What this line of thinking doesn't take into account are multiple other factors for the Packers fan devotion, chief among them being the lone pro football team in Wisconsin for much of their eight decades of existence. Even then, during the dark ages of Green Bay football in between Lombardi and Favre, it wasn't as if things were all rosy in Green Bay. They had similar problems to what the Jaguars are going through now, but that has since become a thing of the past.
Another reason this line of thinking is going to quickly become bogus is the 2010 Census. It is expected that Jacksonville will overtake both New Orleans and Buffalo in market size. In fact, by 2020 Jacksonville will most likely have overtaken all of the markets in the Rust Belt. What happens then?
Will Jaguars fans then begin to say that the Saints are actually the entire Gulf Coasts' teams? That they're market size isn't just Louisiana but Mississippi and Alabama as well? What about Buffalo? Will their relationship with Toronto just be turned into another convenient scape goat?
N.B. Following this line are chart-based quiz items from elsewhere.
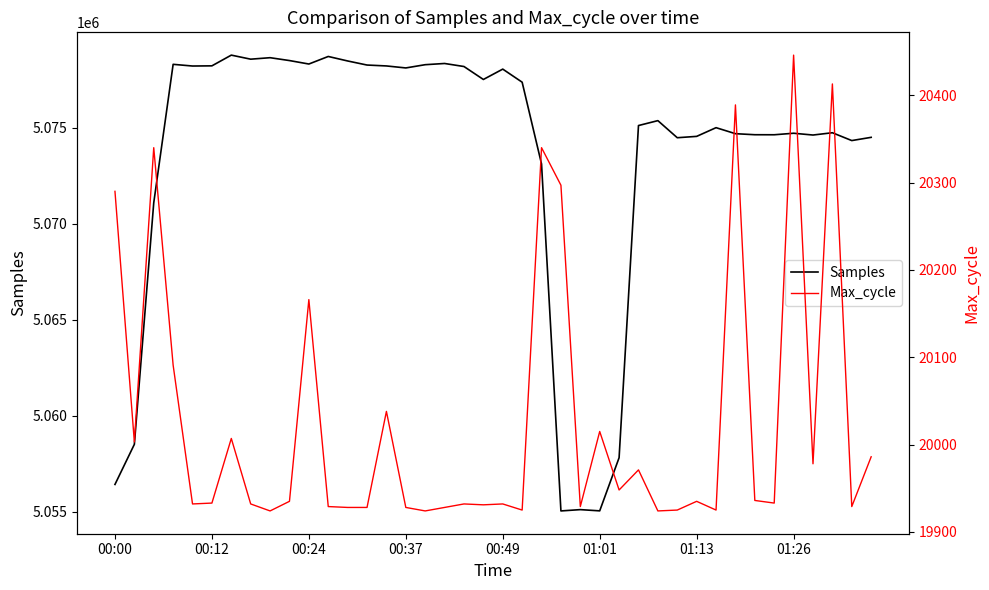

At which label does Max_cycle first exceed 19935?

00:00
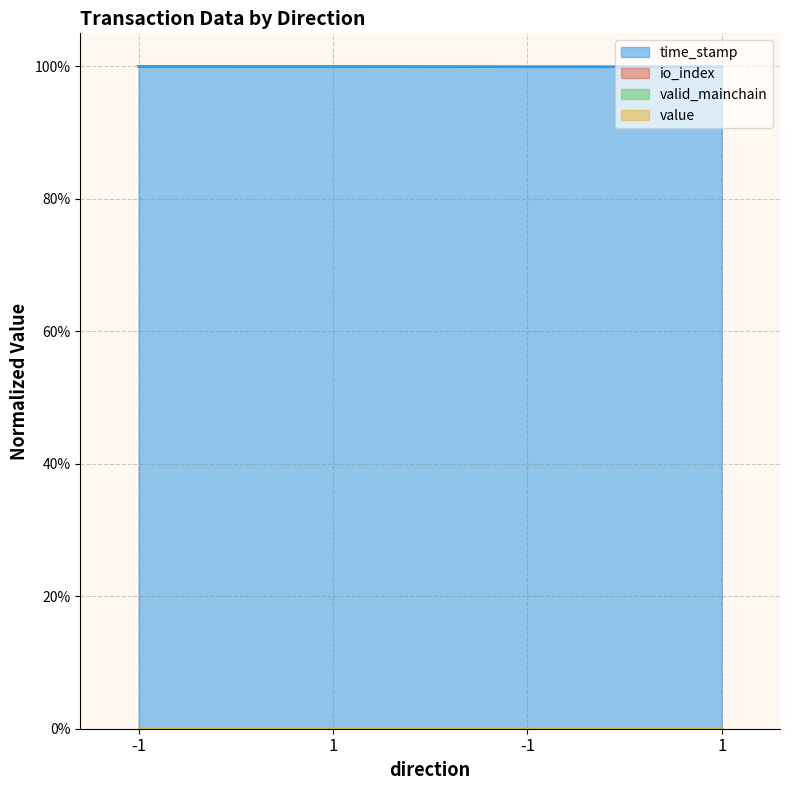

Where is io_index nearest to the value 0?

-1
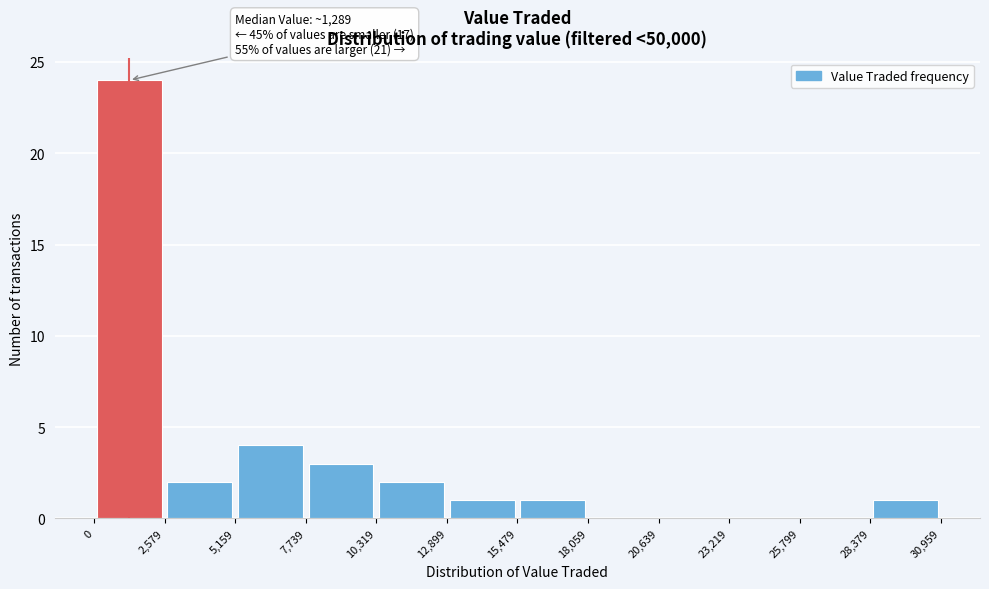

Which range on the x-axis has the tallest bar?

0 to 2,579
As is the case with any pseudo-intellectual argument, the basics can always be discarded and added to so long as they fit the case that person is trying to make. In short, when the general bowl get's sold out this year, and every year, all of this whining will go away or get swept under the rug.
With all of that being said, could the Jaguars try to strengthen their market presence? Sure. I've been a big supporter of moving a preseason game to the Citrus Bowl as a way of further making the Jaguar brand well known. However, that's a moot point when discussing the "Milwaukee Defense."